▶ [Tarefa A]:
No excerto sobre a matéria provada, substitua "Inglaterra" por "França" e reescreva o trecho entre "3) Quando regressaram" e "estava no lote 10.", inclusive.
▶ [Tarefa B]:
Prossiga o excerto sobre a matéria provada em primeira instância a partir do último facto apresentado.

▶ [Excerto do documento]:
══════════

A matéria considerada provada na 1ª instância foi a seguinte:

1) Os AA. no dia 3 de outubro de 2005 adquiriram um lote, o lote 9, para construção com 566,5m2, sito na Rua …, da freguesia de …, concelho de Barcelos, inscrito na matriz predial sob o artigo … e descrito na Conservatória do Registo Predial sob o número ….
2) Quando adquiriram o lote o apoio 15KV estava projetado no lote 10.
3) Quando regressaram a Portugal, pois estão emigrados em Inglaterra, os AA. ficaram espantados com o facto de estar implantado no seu terreno, lote 9, o poste que na planta de operação de loteamento estava no lote 10.
4) Os AA. não deram qualquer autorização para a colocação do poste/apoio 15KV no seu lote de terreno, nem lhes foi comunicado previamente.
5) No ano de 2008, os AA. solicitaram aos responsáveis da X a retirada do poste/apoio do seu terreno.
6) No dia 21 de agosto de 2013, os AA. efetuaram novo pedido via e-mail à X para a retirada do poste/apoio.
7) Informando igualmente que, devido ao referido poste/apoio estar nos terrenos dos AA., no dia 27 de Março de 2008 ocorreu um sinistro originado pela queda de cabos de transporte de energia elétrica de média tensão, que destruiu todo o equipamento elétrico que se encontrava no interior da habitação.

══════════

▶ [Registos fornecidos]:

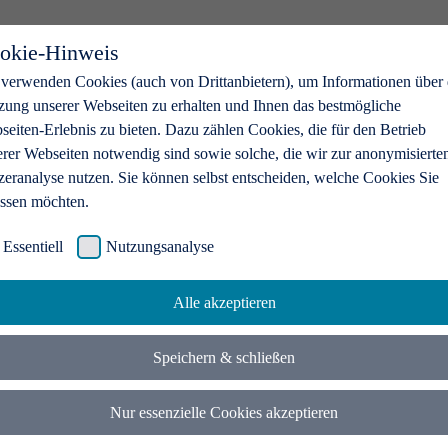
okie-Hinweis
 verwenden Cookies (auch von Drittanbietern), um Informationen über 
zung unserer Webseiten zu erhalten und Ihnen das bestmögliche
eiten-Erlebnis zu bieten. Dazu zählen Cookies, die für den Betrieb
erer Webseiten notwendig sind sowie solche, die wir zur anonymisierte
zeranalyse nutzen. Sie können selbst entscheiden, welche Cookies Sie
assen möchten.
Essentiell
Nutzungsanalyse
Alle akzeptieren
Speichern & schließen
Nur essenzielle Cookies akzeptieren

══════════

▶ [Resultado esperado A]:
3) Quando regressaram a Portugal, pois estão emigrados em França, os AA. ficaram espantados com o facto de estar implantado no seu terreno, lote 9, o poste que na planta de operação de loteamento estava no lote 10.

▶ [Resultado esperado B]:
8) A R. respondeu que o pedido não poderia ser satisfeito por não existirem razões de obrigatoriedade legal.
9) No dia 21 de março de 2014, os AA. reclamaram por escrito à Direção de rede e clientes do Norte. Reclamam novamente no dia 11 de junho de 2014 e a 30 de junho de 2014, a R. responde nos mesmos termos.
10) Na operação de loteamento, processo n.º GU 69/04 não consta pedido da X nem autorização dada pelo loteador para alteração do poste/apoio do lote 10 para o 9.
11) O poste em causa tem apoios horizontais que podem permitir a escalada.
12) Os AA. não conseguem usufruir e utilizar plenamente o jardim da sua habitação.
13) Os AA. sofreram e sofrem desgosto por terem no jardim da sua habitação um poste/apoio que não tinha quando compraram o lote.
14) Esta situação está a causar aos AA. incómodos, aborrecimentos e arrelias.
15) Os AA. se soubessem que o poste estaria projetado para o lote 9 não o teriam adquirido.
16) O referido apoio pertence à linha elétrica de média tensão 15KV denominada Barcelos-Esposende.
17) No ano de 2004, decorreram as operações de loteamento no terreno em causa que, nessa data, era propriedade da sociedade Y – IMOBILIÁRIA, Lda.
18) A 19.07.2004, o promotor e proprietário do terreno Y, requereu o desvio da linha elétrica de média tensão.
19) Esse pedido foi reiterado pela mesma entidade em 30.11.2004.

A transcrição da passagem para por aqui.